Name Your Skin Type

Before jumping into a skin care program or having an aesthetic procedure like a peel or laser treatment, you need to know your skin type. Typically, physicians use the Fitzpatrick skin typing system to categorize skin tone on a continuum from very fair (type I) to very dark (type VI). But Dr. Zein Obagi believes this system doesn’t provide all of the necessary information for predicting how your skin will react to a specific treatment.

For that you need to consider your ethnic background, particularly when trying to correct or avoid hyperpigmentation, discoloration, and dark spots.

Dr. Zein Obagi divides skin types into three categories based on your racial and ethnic background:

  1. Original: this refers to people whose ancestors basically came from one place.
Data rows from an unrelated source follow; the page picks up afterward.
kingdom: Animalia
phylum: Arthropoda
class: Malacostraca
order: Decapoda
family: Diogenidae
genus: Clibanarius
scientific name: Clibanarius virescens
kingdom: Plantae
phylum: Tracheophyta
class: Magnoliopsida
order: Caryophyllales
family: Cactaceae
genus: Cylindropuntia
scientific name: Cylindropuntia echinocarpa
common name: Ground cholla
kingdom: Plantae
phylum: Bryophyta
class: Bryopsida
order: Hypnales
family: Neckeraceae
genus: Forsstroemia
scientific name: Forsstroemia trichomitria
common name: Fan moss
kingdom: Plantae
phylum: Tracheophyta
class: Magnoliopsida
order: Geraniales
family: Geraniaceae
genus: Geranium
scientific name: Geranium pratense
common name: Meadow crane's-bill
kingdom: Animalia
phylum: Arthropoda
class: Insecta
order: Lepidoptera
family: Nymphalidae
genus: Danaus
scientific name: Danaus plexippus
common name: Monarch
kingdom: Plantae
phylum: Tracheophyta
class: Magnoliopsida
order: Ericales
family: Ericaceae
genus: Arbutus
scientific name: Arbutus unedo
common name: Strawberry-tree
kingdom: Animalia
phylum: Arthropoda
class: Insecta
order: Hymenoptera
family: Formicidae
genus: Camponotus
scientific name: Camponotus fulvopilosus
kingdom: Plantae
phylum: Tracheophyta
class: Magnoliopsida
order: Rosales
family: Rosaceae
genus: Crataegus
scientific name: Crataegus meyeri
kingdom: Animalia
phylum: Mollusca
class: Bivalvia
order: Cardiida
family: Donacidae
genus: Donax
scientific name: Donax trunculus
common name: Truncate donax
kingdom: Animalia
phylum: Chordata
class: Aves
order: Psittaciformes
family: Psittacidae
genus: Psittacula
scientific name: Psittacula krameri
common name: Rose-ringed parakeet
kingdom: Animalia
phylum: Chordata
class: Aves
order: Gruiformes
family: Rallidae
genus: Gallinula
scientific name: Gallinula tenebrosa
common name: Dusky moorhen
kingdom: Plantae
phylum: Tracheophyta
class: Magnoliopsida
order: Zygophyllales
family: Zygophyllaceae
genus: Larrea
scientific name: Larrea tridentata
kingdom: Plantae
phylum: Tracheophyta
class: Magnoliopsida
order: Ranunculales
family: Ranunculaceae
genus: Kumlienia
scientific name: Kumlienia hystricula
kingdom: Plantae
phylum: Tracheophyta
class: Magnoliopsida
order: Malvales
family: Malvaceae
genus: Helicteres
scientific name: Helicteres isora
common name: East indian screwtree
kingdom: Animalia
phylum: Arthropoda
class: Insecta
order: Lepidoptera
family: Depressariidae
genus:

You could be white, black, or Asian but you know for sure that all of your forebearers were from Ireland, Kenya, Japan, etc. But as we all know, this is a hard class to claim, which leads us to the next category.
  2. Mixed: most people in the world fall into this group. Their ancestors hail from around the globe and their ethnic and racial ancestry is mixed. When using chemical peels or laser treatments on people in this group, skin care professionals need to recognize that deeper procedures are possible, but with caution.
  3. Complex: this category also hails from a racially mixed background, but has less stable skin than the mixed type. The skin has a natural uneven tone, dark in some areas and lighter in others, and is very sensitive to the sun. South and North American native people as well as those from India, Pakistan, and surrounding regions, may have this skin type. When treating these patients, physicians need to be very careful because their skin cannot tolerate deep treatments without a long period of topical skin conditioning before and after.